I am still processing the first letter in this series of posts. The grieving has lifted some. The headaches have gotten less frequent but the nausea of this past week is still hanging on. Last night I was talking with a friend about the headaches and the nausea and what their significance might mean to me. I know the headaches are from the stress and my own inner resistance to doing this work. I know that I had headaches as early as seven years old. I know that my first year in 12-Step meetings, I left every single meeting with a headache when I didn't have one at the beginning of the meeting. Some part of me was resisting what I was hearing in those meetings.
This afternoon I have been thinking about the nausea and remembering. I remembered that every time there was a sexual encounter when I was a child that I would immediately get an upset stomach. I remember many times telling my dad or my mom that I felt like I was going to throw up and them ignoring me. What I learned was that how I felt physically and emotionally didn't matter to either of them. I remember for the first ten years of my marriage that every time my husband and I made love I would then, afterwords, experience nausea and I would ignore it as my parents had taught me to do as a child. As an adult, I continued to discount my feelings, physically and emotionally for many years. I didn't know any other way to be. It took several years of going to 12-Step meetings before I began to feel anything.
What I realized today is that the nausea that I have been ignoring this week may very well be a body memory since I am now opening up to the inner children who felt this as a way of trying to stop the sexual abuse. The nausea may not be related to the sexual abuse at all but with these thoughts coming up, I have to wonder. I know that all of this is pure speculation on my part. I know to some people this may sound totally crazy. I do know that there is a connection between feelings, abuse and physical symptoms of the body.
Louise L. Hay in her book Heal Your Body, The Mental Causes for Physical Illness and the Metaphysical Way to Overcome Them on page 52 says "Nausea Fear. Rejecting an idea or experience. I am safe. I trust the process of life to bring only good to me."

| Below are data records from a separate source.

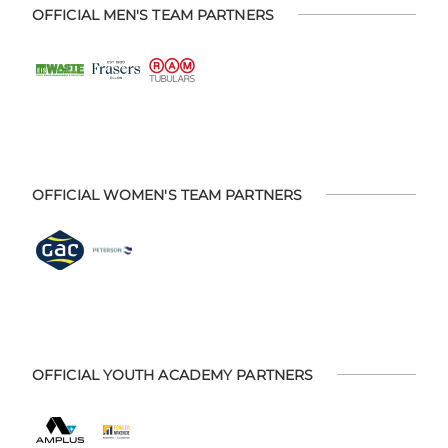
OFFICIAL MEN'S TEAM PARTNERS
OFFICIAL WOMEN'S TEAM PARTNERS
OFFICIAL YOUTH ACADEMY PARTNERS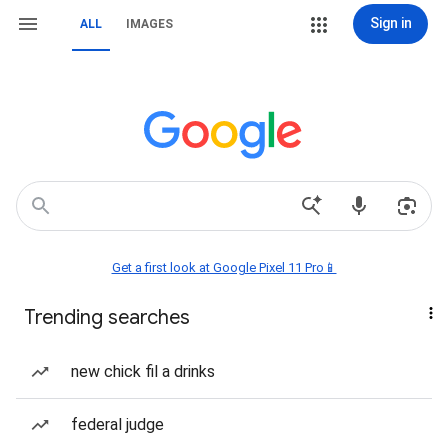
Sign in
ALL
IMAGES
Get a first look at Google Pixel 11 Pro📱
Trending searches
new chick fil a drinks
federal judge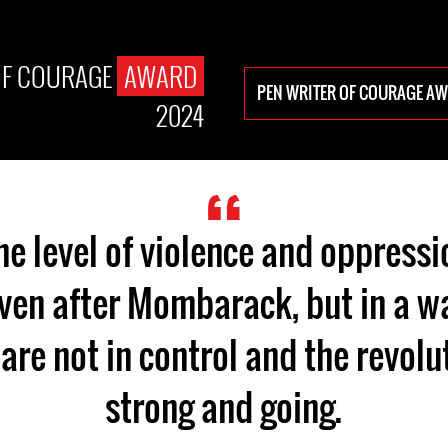
OF COURAGE
AWARD
PEN WRITER OF COURAGE A
2024
the level of violence and oppressio
en after Mombarack, but in a wa
are not in control and the revolut
strong and going.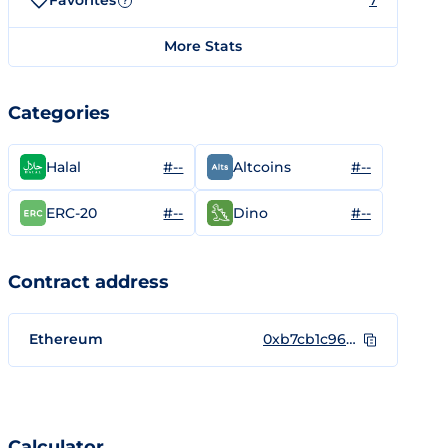
Favorites
7
?
More Stats
Categories
#--
#--
Halal
Altcoins
#--
#--
ERC-20
Dino
Contract address
Ethereum
0xb7cb1c96db6b22b0d3d9536e0108d062bd488f74
Calculator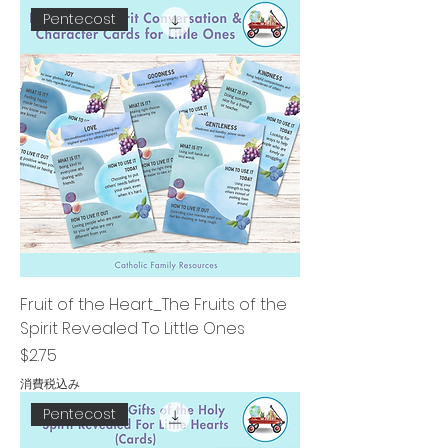
Pentecost
Fruit of the Heart_The Fruits of the
Spirit Revealed To Little Ones
価格
$2.75
消費税込み
Pentecost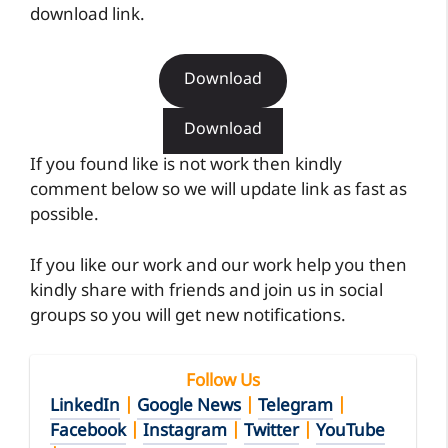
download link.
Download
Download
If you found like is not work then kindly
comment below so we will update link as fast as
possible.
If you like our work and our work help you then
kindly share with friends and join us in social
groups so you will get new notifications.
Follow Us
LinkedIn
|
Google News
|
Telegram
|
Facebook
|
Instagram
|
Twitter
|
YouTube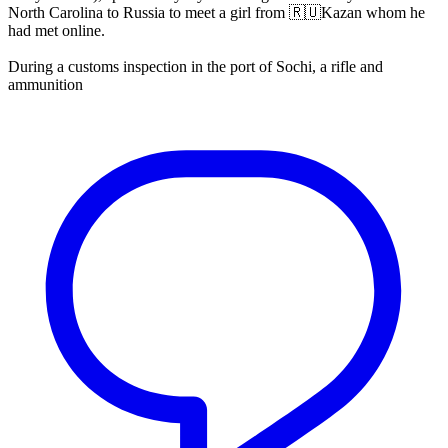
North Carolina to Russia to meet a girl from 🇷🇺Kazan whom he
had met online.
During a customs inspection in the port of Sochi, a rifle and
ammunition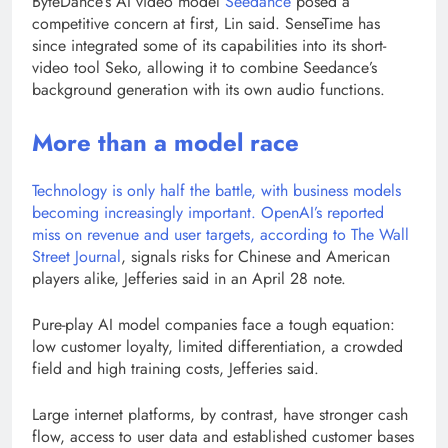
ByteDance’s AI video model
Seedance
posed a
competitive concern at first, Lin said. SenseTime has
since integrated some of its capabilities into its short-
video tool Seko, allowing it to combine Seedance’s
background generation with its own audio functions.
More than a model race
Technology is only half the battle, with business models
becoming increasingly important. OpenAI’s reported
miss on revenue and user targets, according to
The Wall
Street Journal
, signals risks for Chinese and American
players alike, Jefferies said in an April 28 note.
Pure-play AI model companies face a tough equation:
low customer loyalty, limited differentiation, a crowded
field and high training costs, Jefferies said.
Large internet platforms, by contrast, have stronger cash
flow, access to user data and established customer bases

Those words could be very true in my past situation with the incest and my current situation of going back and visiting my inner children and the abuse that they suffered and continue to carry for me. A part of me is still rejecting the idea that incest occurred in my childhood and is still affecting me today. The part of me that still doesn't want to deal with this could be causing the nausea as a way of making me not face the truths that I am facing with writing this Inner Child Letters Series. It could be that because I am going back and revisiting this past trauma that the nausea is coming out as a body memory of what I felt back then. This could be the body's way of finally releasing its feelings of unease from back there. In many ways this whole thing is a new territory for me so I am feeling my way around. Does any of this make sense to you, my readers or am I totally losing it here and trying to make up something to explain away the feelings again? It would be nice if when I finally finish processing all of this that the headaches and nausea would completely go away.
This isn't the post that I thought I was sitting down to write. Oh well, what is is. This is my post for today. Before closing, I want to share these websites and blogs that really helped me to stay positive while dealing with this stuff in the past few weeks.
Kendra Kett blogs wonderful little tidbits of wisdom at http://www.pinwheelgirls.com .
Ellen Brown has a blog called Stepping Stones that offers help for going through many of life's transitions at http://ellen-brown.com/blog/2009/10/02/attitude-of-gratitude-helps-when-dealing-with-job-loss-or-other-life-transitions/
Thanks to Kendra and Ellen for the posts that you have written that haved eased some of my pain of last week. There are others and I will post them in my next articles. I have company coming over so have to get off the computer for now.